Academic mothers have a pronounced seasonal variation in their offspring sex ratio.

OBJECTIVES: Environmental and socio-demographic factors can influence the variation of the human sex ratio at birth (SRB = the ratio of males to males plus females). In particular, findings of seasonal, parental education, birth order, and maternal age effects on the SRB are not always in agreement, and a number of works report minimal variation.

SETTING: Here, we investigated the seasonality of SRB in academic and non-academic mothers employed at the University of Vienna, and who gave birth between 1963 and 2000 (n = 1932 births).

METHODS: All data were available from an anonymous employee database.

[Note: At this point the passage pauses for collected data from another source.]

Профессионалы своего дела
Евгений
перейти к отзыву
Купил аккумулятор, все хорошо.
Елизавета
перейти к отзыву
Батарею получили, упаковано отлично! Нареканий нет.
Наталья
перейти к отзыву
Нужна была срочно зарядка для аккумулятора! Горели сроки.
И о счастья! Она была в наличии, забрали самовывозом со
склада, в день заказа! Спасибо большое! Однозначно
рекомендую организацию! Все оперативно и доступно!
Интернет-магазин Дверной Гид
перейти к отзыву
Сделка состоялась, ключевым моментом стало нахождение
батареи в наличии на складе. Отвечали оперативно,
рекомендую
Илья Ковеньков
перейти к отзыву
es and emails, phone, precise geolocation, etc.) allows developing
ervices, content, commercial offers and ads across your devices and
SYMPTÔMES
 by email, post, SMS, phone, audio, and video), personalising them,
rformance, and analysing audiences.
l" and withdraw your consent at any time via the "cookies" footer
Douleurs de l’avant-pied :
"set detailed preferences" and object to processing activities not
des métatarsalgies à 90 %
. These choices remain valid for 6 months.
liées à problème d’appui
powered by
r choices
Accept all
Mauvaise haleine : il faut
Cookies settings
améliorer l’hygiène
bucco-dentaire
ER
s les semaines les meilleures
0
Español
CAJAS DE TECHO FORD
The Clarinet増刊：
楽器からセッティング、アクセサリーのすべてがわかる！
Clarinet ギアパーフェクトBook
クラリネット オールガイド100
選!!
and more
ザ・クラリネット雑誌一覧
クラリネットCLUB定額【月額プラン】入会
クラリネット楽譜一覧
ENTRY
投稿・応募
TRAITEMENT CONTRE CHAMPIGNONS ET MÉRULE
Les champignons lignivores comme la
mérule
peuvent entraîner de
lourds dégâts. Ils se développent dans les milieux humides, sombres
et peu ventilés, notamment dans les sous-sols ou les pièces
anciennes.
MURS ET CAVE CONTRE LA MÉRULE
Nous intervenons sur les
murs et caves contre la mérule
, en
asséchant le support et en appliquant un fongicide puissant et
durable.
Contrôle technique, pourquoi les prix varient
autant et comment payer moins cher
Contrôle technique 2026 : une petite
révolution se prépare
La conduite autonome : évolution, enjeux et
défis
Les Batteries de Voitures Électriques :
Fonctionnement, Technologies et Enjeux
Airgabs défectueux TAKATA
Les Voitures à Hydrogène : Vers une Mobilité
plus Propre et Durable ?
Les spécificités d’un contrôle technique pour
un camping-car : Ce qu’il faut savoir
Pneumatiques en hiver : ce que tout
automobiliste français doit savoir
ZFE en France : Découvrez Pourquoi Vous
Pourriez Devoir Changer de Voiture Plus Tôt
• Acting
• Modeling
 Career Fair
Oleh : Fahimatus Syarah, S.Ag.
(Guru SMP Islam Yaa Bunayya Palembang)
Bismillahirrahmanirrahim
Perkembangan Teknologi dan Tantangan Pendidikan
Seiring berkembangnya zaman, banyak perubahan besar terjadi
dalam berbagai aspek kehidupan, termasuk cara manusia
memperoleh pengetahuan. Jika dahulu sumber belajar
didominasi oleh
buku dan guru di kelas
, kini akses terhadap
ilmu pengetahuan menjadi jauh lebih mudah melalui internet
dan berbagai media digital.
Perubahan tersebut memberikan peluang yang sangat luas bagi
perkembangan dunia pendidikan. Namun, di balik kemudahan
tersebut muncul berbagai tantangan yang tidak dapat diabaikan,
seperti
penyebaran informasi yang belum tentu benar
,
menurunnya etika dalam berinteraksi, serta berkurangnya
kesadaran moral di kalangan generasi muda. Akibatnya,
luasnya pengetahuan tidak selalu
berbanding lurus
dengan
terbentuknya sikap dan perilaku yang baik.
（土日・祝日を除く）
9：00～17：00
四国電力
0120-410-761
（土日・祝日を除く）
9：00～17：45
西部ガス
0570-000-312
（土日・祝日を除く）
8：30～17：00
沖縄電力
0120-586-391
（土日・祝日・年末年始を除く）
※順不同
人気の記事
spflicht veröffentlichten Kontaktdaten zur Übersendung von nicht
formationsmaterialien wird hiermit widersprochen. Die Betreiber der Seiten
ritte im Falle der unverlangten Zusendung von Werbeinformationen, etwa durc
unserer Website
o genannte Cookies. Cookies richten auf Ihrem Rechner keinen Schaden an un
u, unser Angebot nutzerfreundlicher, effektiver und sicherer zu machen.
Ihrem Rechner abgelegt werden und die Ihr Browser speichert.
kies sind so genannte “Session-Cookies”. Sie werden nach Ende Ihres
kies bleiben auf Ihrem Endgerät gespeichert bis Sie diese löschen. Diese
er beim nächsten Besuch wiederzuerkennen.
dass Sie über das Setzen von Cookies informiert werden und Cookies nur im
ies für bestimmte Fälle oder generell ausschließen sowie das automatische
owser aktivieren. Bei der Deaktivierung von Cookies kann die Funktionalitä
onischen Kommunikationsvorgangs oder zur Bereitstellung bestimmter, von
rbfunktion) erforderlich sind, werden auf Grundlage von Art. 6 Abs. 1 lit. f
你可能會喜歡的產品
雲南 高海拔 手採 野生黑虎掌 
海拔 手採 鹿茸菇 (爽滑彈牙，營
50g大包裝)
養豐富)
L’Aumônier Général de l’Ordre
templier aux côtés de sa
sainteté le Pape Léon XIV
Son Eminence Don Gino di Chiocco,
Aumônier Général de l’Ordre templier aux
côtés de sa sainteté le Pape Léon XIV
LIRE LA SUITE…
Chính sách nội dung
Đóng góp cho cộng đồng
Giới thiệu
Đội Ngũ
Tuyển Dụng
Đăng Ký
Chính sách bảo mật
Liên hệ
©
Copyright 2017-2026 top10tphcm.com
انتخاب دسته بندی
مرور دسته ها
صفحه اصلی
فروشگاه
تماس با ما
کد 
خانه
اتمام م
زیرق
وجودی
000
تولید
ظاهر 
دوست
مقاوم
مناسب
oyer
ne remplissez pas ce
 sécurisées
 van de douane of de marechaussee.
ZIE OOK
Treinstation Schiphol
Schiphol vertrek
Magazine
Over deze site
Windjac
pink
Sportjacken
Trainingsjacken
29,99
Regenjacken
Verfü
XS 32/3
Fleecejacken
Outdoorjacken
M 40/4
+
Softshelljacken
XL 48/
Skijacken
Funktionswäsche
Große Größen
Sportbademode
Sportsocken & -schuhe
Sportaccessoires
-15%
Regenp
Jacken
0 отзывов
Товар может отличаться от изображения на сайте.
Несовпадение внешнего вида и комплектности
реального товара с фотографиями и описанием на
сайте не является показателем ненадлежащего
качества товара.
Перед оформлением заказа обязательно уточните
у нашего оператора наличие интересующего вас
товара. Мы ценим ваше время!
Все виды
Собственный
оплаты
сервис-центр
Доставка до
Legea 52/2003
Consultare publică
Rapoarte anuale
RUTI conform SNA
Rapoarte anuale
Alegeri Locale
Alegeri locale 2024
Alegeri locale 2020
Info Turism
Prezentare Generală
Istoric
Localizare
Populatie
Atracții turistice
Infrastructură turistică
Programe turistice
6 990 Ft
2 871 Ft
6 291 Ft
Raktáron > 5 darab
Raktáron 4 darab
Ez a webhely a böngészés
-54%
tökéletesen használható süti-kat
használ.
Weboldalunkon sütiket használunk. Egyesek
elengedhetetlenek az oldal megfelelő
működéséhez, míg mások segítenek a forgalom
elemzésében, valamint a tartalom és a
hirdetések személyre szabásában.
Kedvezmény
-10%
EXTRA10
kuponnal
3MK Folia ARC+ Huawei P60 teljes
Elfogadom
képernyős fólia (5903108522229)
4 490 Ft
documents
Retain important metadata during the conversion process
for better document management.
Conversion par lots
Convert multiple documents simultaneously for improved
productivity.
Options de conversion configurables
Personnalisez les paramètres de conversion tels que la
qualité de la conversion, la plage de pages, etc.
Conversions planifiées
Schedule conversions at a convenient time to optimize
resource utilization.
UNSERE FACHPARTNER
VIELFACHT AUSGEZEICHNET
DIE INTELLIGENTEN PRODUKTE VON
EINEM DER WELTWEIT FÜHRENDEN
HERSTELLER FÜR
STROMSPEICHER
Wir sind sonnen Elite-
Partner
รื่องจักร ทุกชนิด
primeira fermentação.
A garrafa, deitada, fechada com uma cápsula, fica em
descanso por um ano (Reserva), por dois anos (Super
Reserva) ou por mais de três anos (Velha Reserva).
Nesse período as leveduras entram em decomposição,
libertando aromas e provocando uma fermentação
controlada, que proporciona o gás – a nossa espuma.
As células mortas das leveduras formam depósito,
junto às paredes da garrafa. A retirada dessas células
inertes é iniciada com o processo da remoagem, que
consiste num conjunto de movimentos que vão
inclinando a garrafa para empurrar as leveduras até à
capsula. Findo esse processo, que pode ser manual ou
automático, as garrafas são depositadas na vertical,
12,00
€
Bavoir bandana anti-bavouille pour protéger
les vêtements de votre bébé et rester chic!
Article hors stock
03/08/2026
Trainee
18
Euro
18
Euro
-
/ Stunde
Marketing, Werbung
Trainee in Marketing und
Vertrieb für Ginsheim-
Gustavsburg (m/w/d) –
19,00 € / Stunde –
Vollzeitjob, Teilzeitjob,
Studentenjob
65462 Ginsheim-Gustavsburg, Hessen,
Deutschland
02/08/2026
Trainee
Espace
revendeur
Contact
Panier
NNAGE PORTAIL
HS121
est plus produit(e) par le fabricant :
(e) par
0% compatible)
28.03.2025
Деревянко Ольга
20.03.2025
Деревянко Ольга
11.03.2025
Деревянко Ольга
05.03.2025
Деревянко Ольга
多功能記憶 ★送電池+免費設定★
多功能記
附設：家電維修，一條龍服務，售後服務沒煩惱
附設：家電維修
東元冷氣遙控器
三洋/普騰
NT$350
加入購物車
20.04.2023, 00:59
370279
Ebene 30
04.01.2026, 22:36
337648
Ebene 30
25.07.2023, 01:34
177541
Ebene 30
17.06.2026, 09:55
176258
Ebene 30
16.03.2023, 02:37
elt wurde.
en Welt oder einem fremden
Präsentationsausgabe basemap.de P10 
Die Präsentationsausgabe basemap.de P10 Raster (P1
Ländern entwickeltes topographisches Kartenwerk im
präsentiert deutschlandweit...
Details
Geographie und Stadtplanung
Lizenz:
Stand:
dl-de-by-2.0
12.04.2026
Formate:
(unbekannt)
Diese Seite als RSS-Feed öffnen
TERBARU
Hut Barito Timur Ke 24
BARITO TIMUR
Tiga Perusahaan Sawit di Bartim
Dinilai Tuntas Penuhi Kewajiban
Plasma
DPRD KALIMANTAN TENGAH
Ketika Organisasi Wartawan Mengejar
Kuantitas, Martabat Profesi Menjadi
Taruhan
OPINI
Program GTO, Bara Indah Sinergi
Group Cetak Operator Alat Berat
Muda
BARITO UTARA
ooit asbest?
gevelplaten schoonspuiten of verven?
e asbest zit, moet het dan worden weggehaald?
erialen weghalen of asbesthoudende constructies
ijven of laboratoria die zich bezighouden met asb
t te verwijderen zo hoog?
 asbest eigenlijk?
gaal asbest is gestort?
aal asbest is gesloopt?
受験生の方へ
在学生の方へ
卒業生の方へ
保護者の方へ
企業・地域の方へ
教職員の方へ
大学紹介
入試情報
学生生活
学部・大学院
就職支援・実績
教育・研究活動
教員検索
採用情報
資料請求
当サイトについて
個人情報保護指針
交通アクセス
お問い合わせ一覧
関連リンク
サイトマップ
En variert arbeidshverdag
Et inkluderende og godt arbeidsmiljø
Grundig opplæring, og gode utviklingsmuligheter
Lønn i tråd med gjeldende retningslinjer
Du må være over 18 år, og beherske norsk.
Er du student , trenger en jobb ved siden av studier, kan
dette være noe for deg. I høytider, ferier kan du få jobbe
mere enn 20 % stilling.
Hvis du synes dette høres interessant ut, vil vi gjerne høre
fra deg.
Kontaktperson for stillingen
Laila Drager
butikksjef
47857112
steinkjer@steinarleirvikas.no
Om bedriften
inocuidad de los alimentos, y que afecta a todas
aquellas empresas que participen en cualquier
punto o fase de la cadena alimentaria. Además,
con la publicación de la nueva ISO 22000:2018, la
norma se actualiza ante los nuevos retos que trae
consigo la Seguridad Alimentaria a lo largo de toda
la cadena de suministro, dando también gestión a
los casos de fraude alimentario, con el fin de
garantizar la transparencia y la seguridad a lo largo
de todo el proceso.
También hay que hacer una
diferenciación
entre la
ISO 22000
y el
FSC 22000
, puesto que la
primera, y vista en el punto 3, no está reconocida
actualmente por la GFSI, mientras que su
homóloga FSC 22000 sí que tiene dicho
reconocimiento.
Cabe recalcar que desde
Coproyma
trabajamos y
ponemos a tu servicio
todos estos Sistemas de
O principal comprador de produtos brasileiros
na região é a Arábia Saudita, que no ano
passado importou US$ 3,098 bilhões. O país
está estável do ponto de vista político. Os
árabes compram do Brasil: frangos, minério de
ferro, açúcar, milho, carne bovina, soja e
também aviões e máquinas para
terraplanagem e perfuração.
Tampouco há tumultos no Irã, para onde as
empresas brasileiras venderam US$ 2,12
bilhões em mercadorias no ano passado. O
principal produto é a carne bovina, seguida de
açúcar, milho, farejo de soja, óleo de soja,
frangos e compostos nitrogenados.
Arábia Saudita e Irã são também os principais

RESULTS: Both groups, academic and non-academic mothers do not differ between their overall SRB. In academic mothers the SRB is significantly (P = 0.004) increased during the springtime and decreased during the summertime. Although in non-academic mothers the trend is comparable, it is far less pronounced and not significant (P = 0.345). When a multiple logistic model was applied to the data of academic mothers the only significant influencing factor on the SRB is the season, while birth order of children and mothers' age at childbirth has no effect. None of the three independent variables influence the SRB in non-academic mothers.

MAIN FINDINGS: These findings suggest a more flexible SRB rate in academic mothers than in non-academics within the seasons.

CONCLUSION: We conclude that the significant seasonal variation of the SRB in academic women cannot be merely interpreted as an effect of socio-economic status but more likely as the interaction between socio-economic and environmental working conditions.